Over 15 years, an Indian registry captured 218 patients across 29 rare metabolic bone diseases, with demineralization disorders predominating. Fractures affected 57.7% and skeletal deformities 31.1%; pathogenic variants in SOST, TGFβ1, SLC34A3, ALPL, and VCP validated diagnoses. Management strategies ranged from antiresorptives and anabolic agents to surgery.

Impact: Provides a comprehensive national snapshot of rare metabolic bone diseases with genetic confirmation in key subtypes, informing diagnostic pathways and therapeutic strategies.

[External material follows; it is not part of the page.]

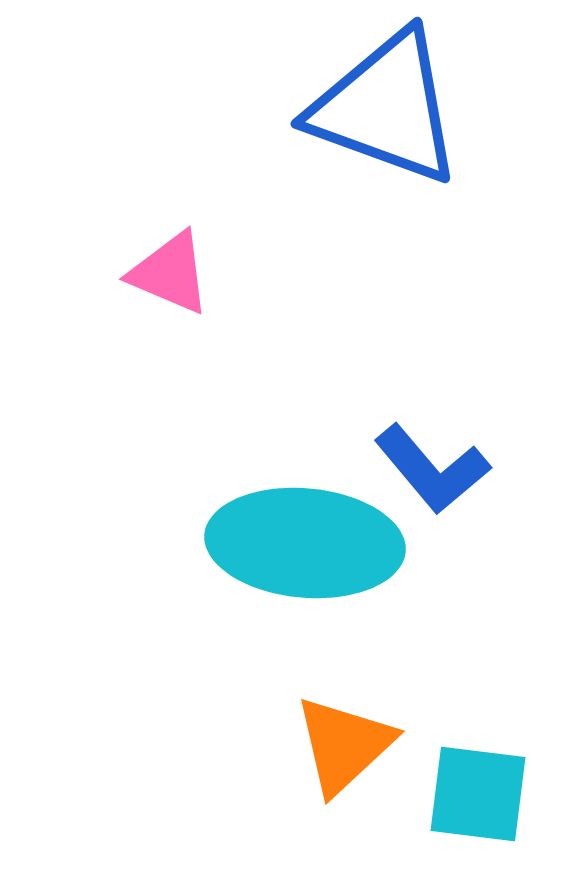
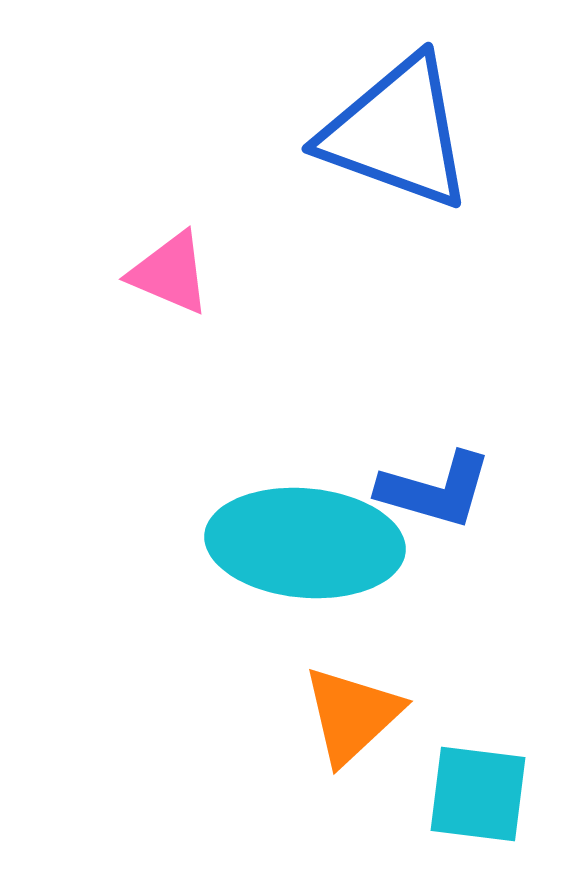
blue triangle: moved 11 px right, 25 px down
blue L-shape: moved 3 px right, 21 px down; rotated 34 degrees counterclockwise
orange triangle: moved 8 px right, 30 px up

Clinical Implications: Supports early genetic testing and structured care pathways for rare metabolic bone diseases; highlights fracture and deformity burden to guide surveillance and therapy selection.

Key Findings

  • Among 218 patients, 29 rare metabolic bone diseases were identified: 50.4% demineralization, 32.5% bone matrix/cartilage formation disorders, 13.7% sclerotic, 2.7% unclassified.
  • Most common entities: rickets/osteomalacia (27.1%), osteogenesis imperfecta (23.4%), fibrous dysplasia/McCune-Albright syndrome (18.8%).
  • Fractures occurred in 57.7% (24.5% multiple) and skeletal deformities in 31.1%. Pathogenic variants identified in SOST, TGFβ1, SLC34A3, ALPL, and VCP.
  • Management included teriparatide, bisphosphonates (zoledronate/alendronate), denosumab, calcium/active vitamin D, rhGH, and total parathyroidectomy in select cases.

Methodological Strengths

  • 15-year disease-specific registry focusing exclusively on rare metabolic bone conditions
  • Genetic confirmation of diagnoses in a subset, enabling genotype-phenotype correlations

Limitations

  • Potential referral and selection bias; incomplete genetic testing across all cases
  • Heterogeneous management and limited standardized outcome measures

Future Directions: Expand genetic testing coverage, implement standardized outcomes, and develop multicenter prospective cohorts to assess treatment effectiveness.